An Ode to Padlet

I spend about three hours of my Tuesday evenings sharing, discussing, and analyzing various websites, platforms, and applications helpful to teachers and students in the education world. Of all the technologies that we’ve reviewed so far this semester, there’s one that I believe has a greater function for graduate students than for elementary school students.


At its core, Padlet is used as a live bulletin board. Imagine a virtual version of brainstorming using post-its, but without dropping paper everywhere or worrying about if your handwriting will be legible in a few minutes. There are several specific functions of the platform I find to be an exciting, more visually appealing version of more traditional websites.
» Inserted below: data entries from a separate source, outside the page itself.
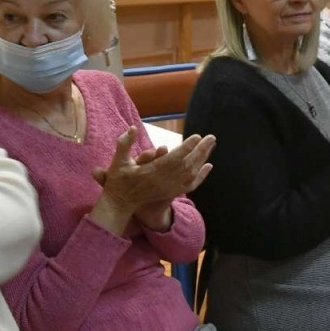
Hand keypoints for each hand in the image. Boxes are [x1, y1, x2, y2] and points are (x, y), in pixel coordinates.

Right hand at [90, 129, 215, 234]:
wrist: (121, 202)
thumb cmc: (119, 180)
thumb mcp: (118, 161)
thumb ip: (124, 144)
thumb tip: (132, 128)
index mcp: (152, 172)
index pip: (174, 158)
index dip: (187, 147)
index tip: (197, 136)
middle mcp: (164, 181)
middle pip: (187, 164)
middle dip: (200, 150)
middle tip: (211, 137)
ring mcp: (169, 188)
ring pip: (191, 173)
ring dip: (203, 159)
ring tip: (211, 146)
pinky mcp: (171, 192)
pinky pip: (190, 185)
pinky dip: (201, 176)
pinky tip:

  1. It can show information all in one piece: an alternative to a template on Google Docs or Word. The example provided in the gallery on Padlet is a guide to training for a half-marathon. Padlet allows you to create columns, grouping information into organized sections.
  2. It can act as a discussion board: an alternative to going through ELMS or any type of forum. Typical discussion boards or forums require refreshing to see responses. Padlet is updated live, much like how anything on Google Drive is if more than one person is on it. Another feature is “reactions,” as people do not necessarily have to comment to participate on the board. If reactions or turned on, people can react to an idea by hitting a thumbs up/down button or smiley face/frowny face.
  3. It can be a stand-alone website: an alternative to more complex websites that require money to create a domain or an overwhelming amount of time dedicated to getting used to a complex user interface. Padlet allows users to think of a simple note (a square, like a class post-it) as their main module. Users can drag it around, include videos, audio, images, and links to websites or another Padlet. A great example of Padlet’s example is this streamlined virtual library.
  4. Last, but not least, it’s a new, exciting way to present information when you’re out of Google Slide or Powerpoint themes…or Prezi. I knew I found myself, after four years of high school, four years of college, and another three years making presentations for students as a teacher, I was looking for a new way to show information. Padlet has that covered!